The impact of the Spending Plan
It's been nearly 2 weeks since we released our Spending Plan and both politicians and the media are picking up on our key message: Be honest about cuts.
The deficit needs to be eliminated if Britain is to have a sustainable level of spending. All the political parties seem to be committed to 'balancing the books' but what does that mean?
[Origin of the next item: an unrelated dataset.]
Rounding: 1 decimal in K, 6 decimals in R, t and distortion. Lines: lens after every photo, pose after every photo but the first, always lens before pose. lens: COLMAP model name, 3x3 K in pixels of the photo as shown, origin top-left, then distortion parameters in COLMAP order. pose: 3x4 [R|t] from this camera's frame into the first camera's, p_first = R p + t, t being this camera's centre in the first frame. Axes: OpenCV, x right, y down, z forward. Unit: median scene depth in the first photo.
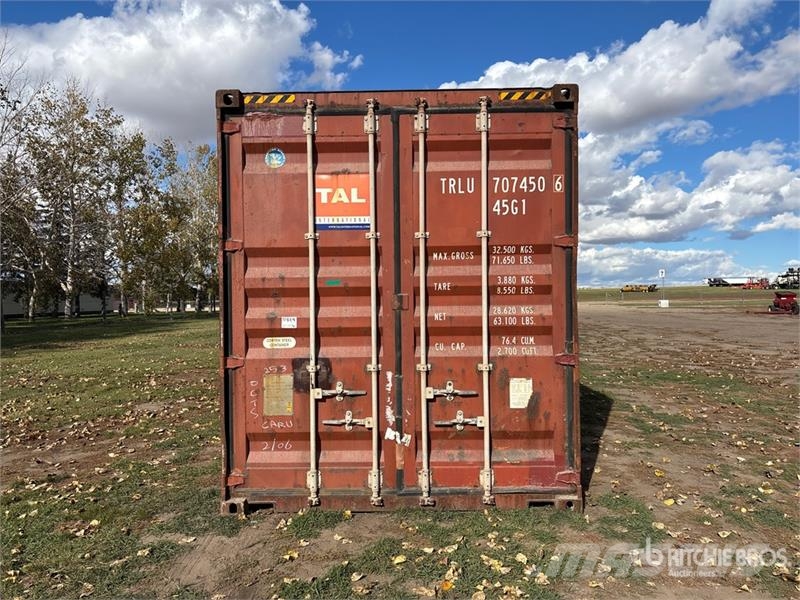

As our political director Dia Charkravarty recently pointed out on BBC Question Time:
Whoever comes to power in May will be implementing some of [our proposals] , but they're not going to tell you about it, you'll find out about them once they've been implemented
Our Spending Plan is currently the only costed plan to eliminate the deficit and the media is finally picking up on our central message "Be honest about cuts". Here are just a few examples of the media pushing for answers:
- Sunday 15th March - Andrew Marr challenges Ed Balls with the Spending Plan
- Thursday 19th March - Paul Johnson at Institute for Fiscal Studies post-Budget briefing says Osborne has to come clean about welfare cuts he intends to make
- Thursday 19th March - The Guardian editorial reads "Huge questions need to be answered"
- Friday 20th March - The Independent and i front pages carry headlines calling for honesty on cuts
- Friday 20th March - Jonathan Dimbleby grills panelists on Any Questions, asking MPs to get specific on the cuts needed
- Saturday 21st March - Paul Johnson writes in The Times to say Balls and Osborne need to come clean on the cuts needed
- Sunday 22nd March - Andrew Marr uses the Spending Plan to challenge Nigel Farage on the cuts needed
- Sunday 22nd March - Carolyn Quinn challenges the MPs on Westminster Hour to come clean on what cuts they'd make.
No-matter how you feel about our proposals, don't let politicians get away with avoiding the question until it's too late, tell them it's time to come clean.